In the Life Sciences Division, Dr. John Tainer's lab has made significant discoveries in DNA repair. The following is a synopsis of their research from their website: "Cells must balance DNA repair to preserve fidelity with DNA variation allowing evolutionary changes. As over 10,000 DNA bases per day are repaired in each human cell, DNA excision-repair enzymes are essential to cell survival and to protection against cancer-causing mutations. Surprisingly, DNA repair inhibitors may improve current radiation and chemotherapies for cancer by specifically killing cancer cells that unlike normal cells will often undergo DNA synthesis and cell division with unrepaired DNA resulting in their death. Our DNA repair enzyme structures show how damaged DNA bases are recognized and removed in atomic detail. These enzymes repair DNA by flipping the DNA nucleotides out from the double helix and into specific binding pockets that are ideal for the design of inhibitors for anti-cancer therapies. We confirmed our understanding of these binding pockets by deliberately altering the specificity of the DNA repair enzyme uracil-DNA glycosylase to remove cytosine or thymine from normal DNA resulting in mutator phenotypes in vivo. We found that the endonuclease III structure is representative of a superfamily of DNA repair enzymes and a key HhH motif that recognizes DNA backbone. Our new structure of the major DNA-repair APendonuclease, which cuts DNA at sites where bases are missing, defines its active site and identifies mechanism for recognizing missing bases."

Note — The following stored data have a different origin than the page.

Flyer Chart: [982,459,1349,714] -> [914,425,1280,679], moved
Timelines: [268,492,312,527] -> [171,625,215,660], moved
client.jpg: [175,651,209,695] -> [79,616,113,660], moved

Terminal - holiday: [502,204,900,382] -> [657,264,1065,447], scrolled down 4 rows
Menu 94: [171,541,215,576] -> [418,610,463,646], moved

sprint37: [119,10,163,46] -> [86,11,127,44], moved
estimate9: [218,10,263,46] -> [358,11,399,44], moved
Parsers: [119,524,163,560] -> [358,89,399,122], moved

The SIBYLS beamline at the ALS has been designed specifically to tackle the problems facing the crystallographic structure determinations of large complexes and to overcome experimental difficulties faced at existing X-ray sources. A major challenge in structural biology is to provide a detailed mechanistic understanding of the processes underlying the maintenance of genetic integrity. The emerging view from genetic, biochemical, and structural studies of DNA repair is that these activities are coordinately regulated by the assembly of large, dynamically-changing multi-protein complexes. Thus, the cellular roles of these repair activities cannot be completely rationalized through the biophysical chemistry of single protein components. The Structural Cell Biology (SCB) Core will directly target the multi-protein complexes that catalyze DNA repair, and it will serve as the structural cornerstone for the integration of the biochemical and structural studies that are at the heart of each of the projects within the SYBYLS program.

The Molecular Biology Consortium (THIS LINK DOESN'T WORK) at the ALS consists of academic institutions whose molecular biologists require macromolecular crystallographic information for their research. The intended purpose of MB-CAT is to build and operate synchrotron x-ray beamlines of the highest possible performance quality, to be used for molecular structural biology.